Caña, who is also Bisexual, felt empowered while writing Lola. "I have not been out for a very long time. I struggled a lot, whereas Lola did not," she said. "Our stories were very different. To write somebody who was just so 100% fully herself and accepting was a bit challenging. I will always be grateful to Lola for making me, personally, think about those things and work through some of my own issues."

While Lola is the first LGBTQ+ character to appear in the series, she does not function as a lesson to the protagonist. "I didn't want her to have to educate him on things. It's not our responsibility — Google is free. Everybody can learn if they want to learn," Caña said.

Caña hopes readers will appreciate the attention to detail she put into the book and find lessons beyond the romance. "I want to leave a little nugget of thoughtfulness, of thinking about things in a new way," she said. "I try not to be on my soapbox and preach to the readers. My goal is always to entertain them but also to make them think. I also hope that by letting the characters be who they are and live their life, readers also take away a certain type of empathy."

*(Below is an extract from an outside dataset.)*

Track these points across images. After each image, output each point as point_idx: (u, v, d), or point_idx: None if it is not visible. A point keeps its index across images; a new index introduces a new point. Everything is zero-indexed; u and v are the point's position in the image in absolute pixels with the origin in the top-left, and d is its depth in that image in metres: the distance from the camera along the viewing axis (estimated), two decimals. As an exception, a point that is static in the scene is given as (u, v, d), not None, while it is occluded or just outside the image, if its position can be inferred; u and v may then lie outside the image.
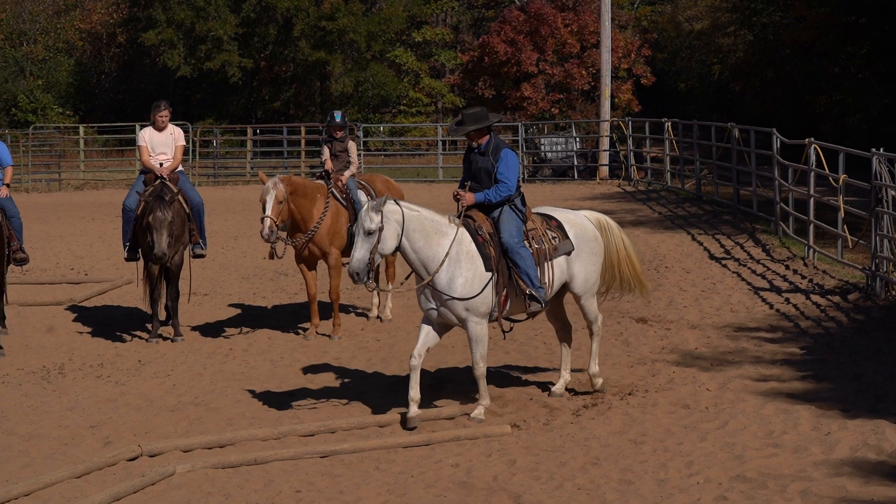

Introducing rom-com readers to a Bisexual couple is a stepping stone to creating an environment of inclusivity. "There are differences, but not that much. All humans want is to be safe, happy, and who we are," Caña said. "I hope readers seeing Queer characters or people of color can be like, 'Oh, I actually can relate to these people because they want the same things I want.'"

Fans of Caña won't have to wait much longer to see book three. The final installment of her Vega Family trilogy, Sleeping with the Frenemy, will see Leo and Sophie reunite in an epic conclusion. It should hit shelves by summer 2024.

In the meantime, Caña is working to brainstorm her next Queer romance. "I have so many ideas right now that are ...going on at one time. Right now, I would love to do more of the Vega family, but I also have a paranormal idea that will definitely be Queer," she said.